Break free from personal debt
DEBT is one of those things in life that can be seen as good or bad. It’s good when it’s used to invest or purchase things that give a higher return than the cost of borrowing (interest). It can be seen in a bad light when it becomes so big and monstrous that you can’t seem to handle it anymore.
Tips to manage and break free from your personal debt:
The truth is, you have control over the amount of debt you get into. If your debts seem enormous and daunting, try these tips to manage your debt and get out of that rut:
Keep control of your cash flow and plan ahead.Regularly keep track of your expenses and money inflows. If you see that there is a need to get a loan a month from now to fund necessary expenses, shop around for a loan with the best terms: affordable payment scheme, low interest, and minimum charges. You can go to banks, savings and loan associations, or the Social Security System or Government Service Insurance System for your loan needs.
Avoid making short-term debt a long-term habit.Pay off your short-term debt as soon as possible then be more disciplined to avoid going into unnecessary debt.
Protect your credit history.Pay on time or even ahead of the due date for your loan or credit card accounts. When you have a good credit history, banks would lay out the red carpet for you the next time you apply for a loan. You may get better deals and more flexible terms.
Use debt constructively.Apply for a loan to finance projects or purchases that would give you a higher return than the cost of borrowing. Examples would be borrowing to finance your own home, your own business, or higher education for you or your children. Also, avoid borrowing to get into high-risk investments. This may be an extreme scenario but you might end up with just the clothes on your back and still be faced with the bill to pay off your loan.
Evaluate whether you need to go into debt or use cash.If you want to buy a new car, for instance, weigh the pros and cons of buying in cash versus going into debt. If you calculate the total amortization (including interest) for the whole period (three years or more, according to your loan payment period), you might be shocked at the figure. You might be better off buying a good secondhand car in cash, or holding off buying a car at all until your income gets better.
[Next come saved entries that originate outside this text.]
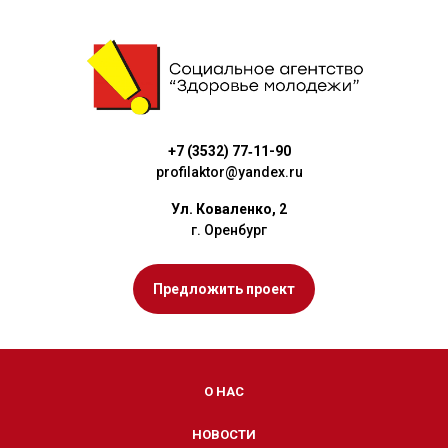
+7 (3532) 77‑11-90
profilaktor@yandex.ru
Ул. Коваленко, 2
г. Оренбург
Предложить проект
О НАС
НОВОСТИ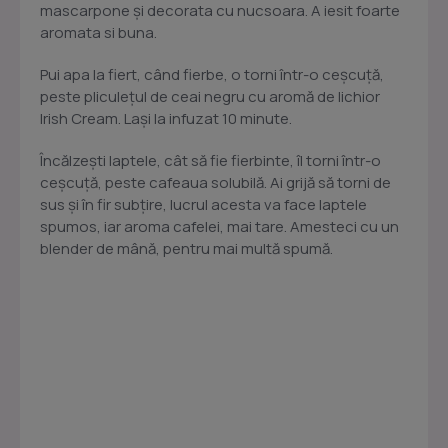
mascarpone și decorata cu nucsoara. A iesit foarte
aromata si buna.
Pui apa la fiert, când fierbe, o torni într-o ceșcuță,
peste pliculețul de ceai negru cu aromă de lichior
Irish Cream. Lași la infuzat 10 minute.
Încălzești laptele, cât să fie fierbinte, îl torni într-o
ceșcuță, peste cafeaua solubilă. Ai grijă să torni de
sus și în fir subțire, lucrul acesta va face laptele
spumos, iar aroma cafelei, mai tare. Amesteci cu un
blender de mână, pentru mai multă spumă.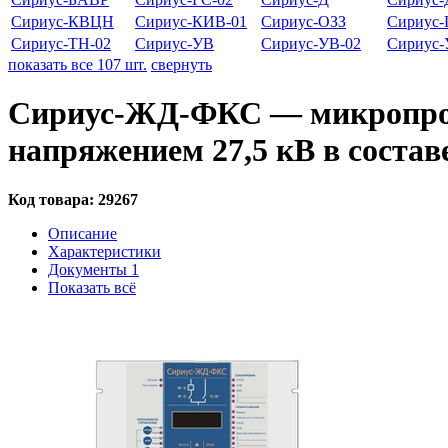
Сириус-КВЦН
Сириус-КИВ-01
Сириус-ОЗЗ
Сириус-
Сириус-ТН-02
Сириус-УВ
Сириус-УВ-02
Сириус
показать все 107 шт.
свернуть
Сириус-ЖД-ФКС — микропроце
напряжением 27,5 кВ в соста
Код товара:
29267
Описание
Характеристики
Документы
1
Показать всё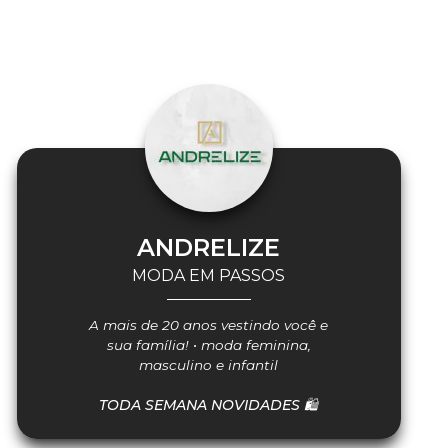
ANDRELIZE
MODA EM PASSOS
A mais de 20 anos vestindo você e
sua família! • moda feminina,
masculino e infantil
TODA SEMANA NOVIDADES 🛍️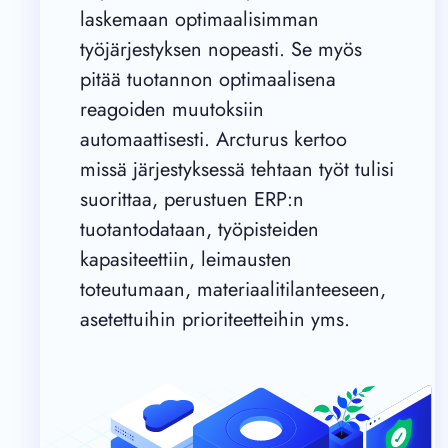
laskemaan optimaalisimman
työjärjestyksen nopeasti. Se myös
pitää tuotannon optimaalisena
reagoiden muutoksiin
automaattisesti. Arcturus kertoo
missä järjestyksessä tehtaan työt tulisi
suorittaa, perustuen ERP:n
tuotantodataan, työpisteiden
kapasiteettiin, leimausten
toteutumaan, materiaalitilanteeseen,
asetettuihin prioriteetteihin yms.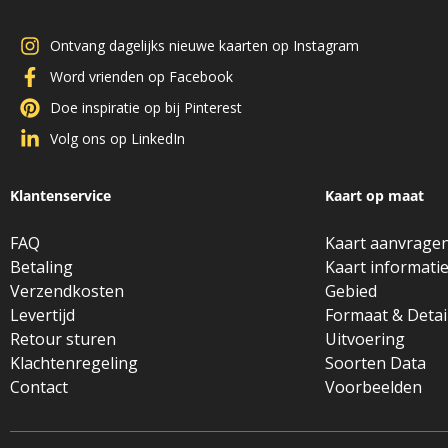
Ontvang dagelijks nieuwe kaarten op Instagram
Word vrienden op Facebook
Doe inspiratie op bij Pinterest
Volg ons op LinkedIn
Klantenservice
Kaart op maat
FAQ
Kaart aanvrage
Betaling
Kaart informati
Verzendkosten
Gebied
Levertijd
Formaat & Detai
Retour sturen
Uitvoering
Klachtenregeling
Soorten Data
Contact
Voorbeelden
Ask if you really need it.Ads for “good deals” on consumer goods, cars or vacation houses may be very enticing. After all, the financing scheme offered may sound reasonable at first glance. But avoid impulse buying. Ask yourself first if you really need to buy another TV set, car or vacation home, and if you have the funds to pay it off should you get a loan.
Tighten your belt.Not only do you need to avoid impulse buying, you need to avoid unnecessary expenses as well. Examples would be taxi fares when you could take the MRT or carpool, gourmet coffee every day when you could brew your own coffee in the office or at home. The amount that you can save can be used to pay off your loan – or at least a chunk of it.
Grow your income.Look for a sideline you could get into, or other similar opportunities to increase your income. Then use the additional income for debt payments, not for splurging.
Did you know…
…that borrowing for the long term is cheaper than borrowing for the short term? Interest rates for housing loans may thus come cheaper than short-term personal loans or credit card debt. This is why the book The Citibank Guide to Building Personal Wealth advises readers “not to use short term loans to pay for long term purchases; not only is this very expensive, but you could have difficulty in paying off the short-term loan or refinancing it when it becomes due.”